* REQUEST
Of all the lines below, return only those starting with the line holding "mente que eles demandam atenção, cuidados" and going on through the line holding "também a tranquilidade dos vizinhos.", exactly as written.

*** MATERIAL FOR THIS EXERCISE Section Begins ***

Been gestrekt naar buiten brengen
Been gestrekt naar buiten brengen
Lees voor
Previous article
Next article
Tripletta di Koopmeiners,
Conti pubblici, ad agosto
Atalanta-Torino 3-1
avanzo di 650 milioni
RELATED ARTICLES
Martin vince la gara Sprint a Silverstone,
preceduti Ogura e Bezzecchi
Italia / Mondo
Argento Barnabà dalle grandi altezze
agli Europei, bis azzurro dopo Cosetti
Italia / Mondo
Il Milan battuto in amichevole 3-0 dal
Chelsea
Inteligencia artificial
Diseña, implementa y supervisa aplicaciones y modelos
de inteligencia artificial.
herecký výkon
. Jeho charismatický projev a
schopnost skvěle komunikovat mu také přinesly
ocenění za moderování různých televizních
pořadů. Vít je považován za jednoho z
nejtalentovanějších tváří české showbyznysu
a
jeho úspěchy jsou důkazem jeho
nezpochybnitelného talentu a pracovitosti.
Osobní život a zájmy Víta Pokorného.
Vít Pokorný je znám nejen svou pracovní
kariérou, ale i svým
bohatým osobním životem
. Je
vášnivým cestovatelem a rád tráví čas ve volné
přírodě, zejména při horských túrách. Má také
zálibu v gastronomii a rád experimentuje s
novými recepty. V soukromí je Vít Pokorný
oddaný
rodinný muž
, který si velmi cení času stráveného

*** MATERIAL FOR THIS EXERCISE Section Ends ***
*** MATERIAL FOR THIS EXERCISE Section Begins ***

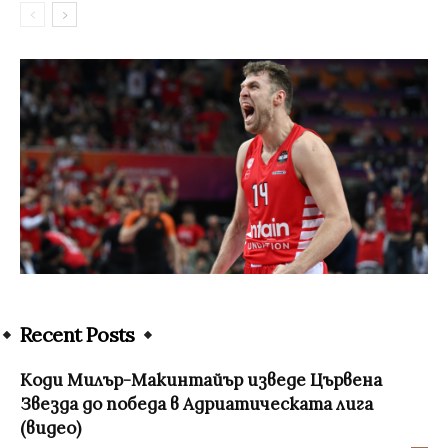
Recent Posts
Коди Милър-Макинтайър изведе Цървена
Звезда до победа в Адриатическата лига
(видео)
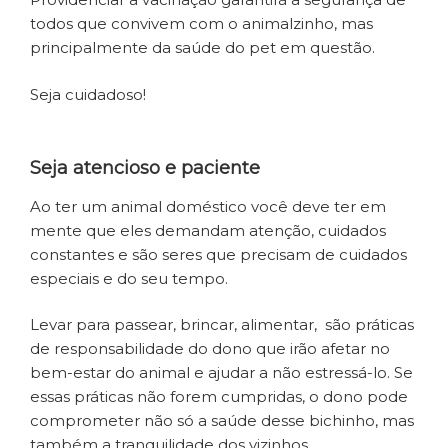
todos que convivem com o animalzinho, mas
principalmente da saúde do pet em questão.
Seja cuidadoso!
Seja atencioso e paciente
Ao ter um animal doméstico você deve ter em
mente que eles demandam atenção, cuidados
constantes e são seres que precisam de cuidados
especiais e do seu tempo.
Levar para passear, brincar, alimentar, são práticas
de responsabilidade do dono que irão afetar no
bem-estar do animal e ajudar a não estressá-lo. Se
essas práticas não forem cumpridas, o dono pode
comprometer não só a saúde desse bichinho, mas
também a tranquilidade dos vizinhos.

*** MATERIAL FOR THIS EXERCISE Section Ends ***

* WRITTEN SOLUTION
mente que eles demandam atenção, cuidados
constantes e são seres que precisam de cuidados
especiais e do seu tempo.
Levar para passear, brincar, alimentar, são práticas
de responsabilidade do dono que irão afetar no
bem-estar do animal e ajudar a não estressá-lo. Se
essas práticas não forem cumpridas, o dono pode
comprometer não só a saúde desse bichinho, mas
também a tranquilidade dos vizinhos.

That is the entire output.